#### Selected excerpt:
A few months after the trial Alice began to get her life back on track, but then another devistating event happened in her life. Alices best friend, Lila, was raped. After Lilas rape Alice went into a total meltdown mode and was not able to recover from it for many years.

Lucky is an excellent book. The way Alice Sebold wrote about her rape made you feel like you knew exactly what she was feeling. It is a very grousome book and will make you think about what is going on until the late hours of the night. Lucky is a book that really keeps you interested and wanting to read more. I recommend this book to anyone who likes suspense, and doesn't mind a very detailed, grousome book. It is a must read book!

#### Job:
Print the part of the book review starting at "A few months" and ending at "must read book!", copying it word for word.

#### Input data:
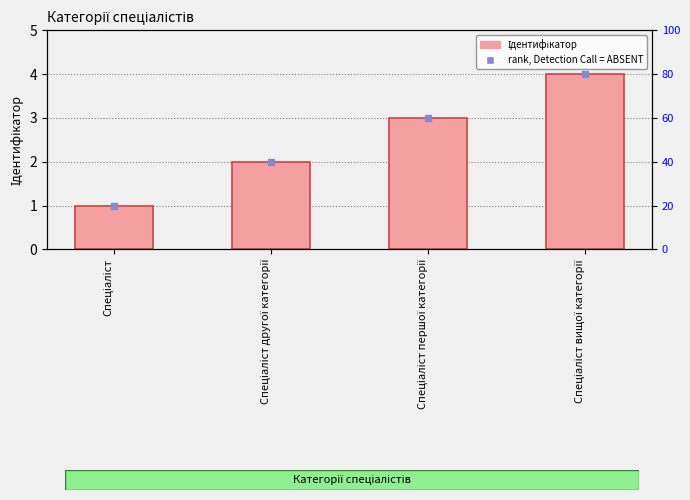

How many data points are less than 3?

2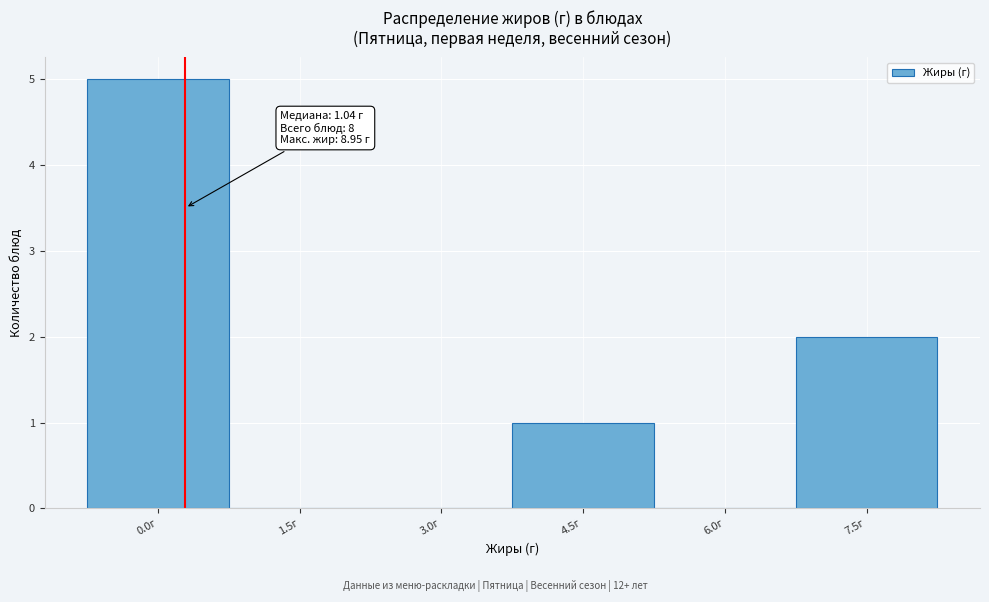

Reading right to left, extract all data points from this chart.

7.5г=2	6.0г=0	4.5г=1	3.0г=0	1.5г=0	0.0г=5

#### The completed task:
A few months after the trial Alice began to get her life back on track, but then another devistating event happened in her life. Alices best friend, Lila, was raped. After Lilas rape Alice went into a total meltdown mode and was not able to recover from it for many years.

Lucky is an excellent book. The way Alice Sebold wrote about her rape made you feel like you knew exactly what she was feeling. It is a very grousome book and will make you think about what is going on until the late hours of the night. Lucky is a book that really keeps you interested and wanting to read more. I recommend this book to anyone who likes suspense, and doesn't mind a very detailed, grousome book. It is a must read book!